Development and in-vitro optimization of telmisartan-curcumin solid dispersion nanoparticles for the management of diabetic nephropathy using DoE approach.

Abstract

Objectives: This study aimed to develop and optimize telmisartan (TLS)-curcumin (Cur) solid dispersion nanoparticles (SDNs) to improve the management of diabetic nephropathy (DN) by enhancing TLS's solubility and release rate.

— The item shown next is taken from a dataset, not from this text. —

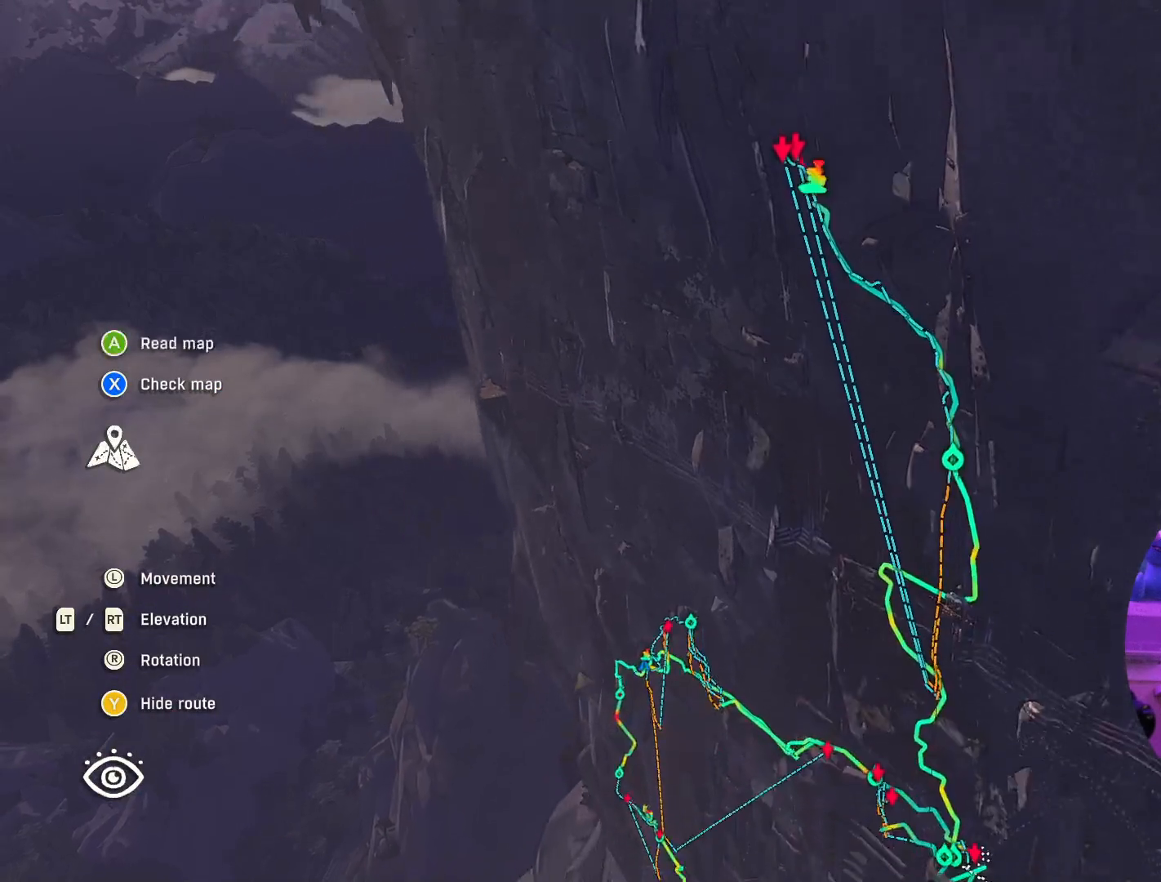
{"buttons": ["L2"], "left_stick": "right", "right_stick": "center", "events": [[33, "left_stick", "center"], [383, "left_stick", "right"]]}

Methods: A Box-Behnken design (BBD) was used to optimize the formulation with critical excipients PVP VA S630 and Poloxamer 407. Pre-formulation studies assessed TLS's solubility and lipophilic nature. The optimized formulation (TLS-15) was evaluated for solubility, drug release, particle size, zeta potential, and in vitro release. A comparison was made with a formulation without Cur (TLS-15 WC). TEM imaging and release kinetics analysis were conducted.

Results: The optimized formulation (TLS-15) demonstrated significantly improved solubility (4.801 μg/mL) and drug release (99.68%) with an appropriate particle size (303.5 nm) and zeta potential (-12.17 mV). TLS-15 WC exhibited lower values for solubility (4.74 μg/mL), drug release (98.3%), particle size (291.2 nm), and zeta potential (-25.4 mV). TEM revealed uniformly distributed spherical nanoparticles (NPs). TLS-15 showed a 99.54% release after 6 h, compared to 98.3% for TLS-15 WC, following first-order release kinetics (R² = 0.9934).

Conclusions: The study successfully developed and optimized TLS-Cur SDNs, enhancing TLS's solubility and release. Cur played a critical role in boosting the therapeutic potential of the formulation. While challenges remain with stability and manufacturing, the formulation shows promise for improving bioavailability and efficacy in DN treatment. However, additional studies are needed to validate its effectiveness.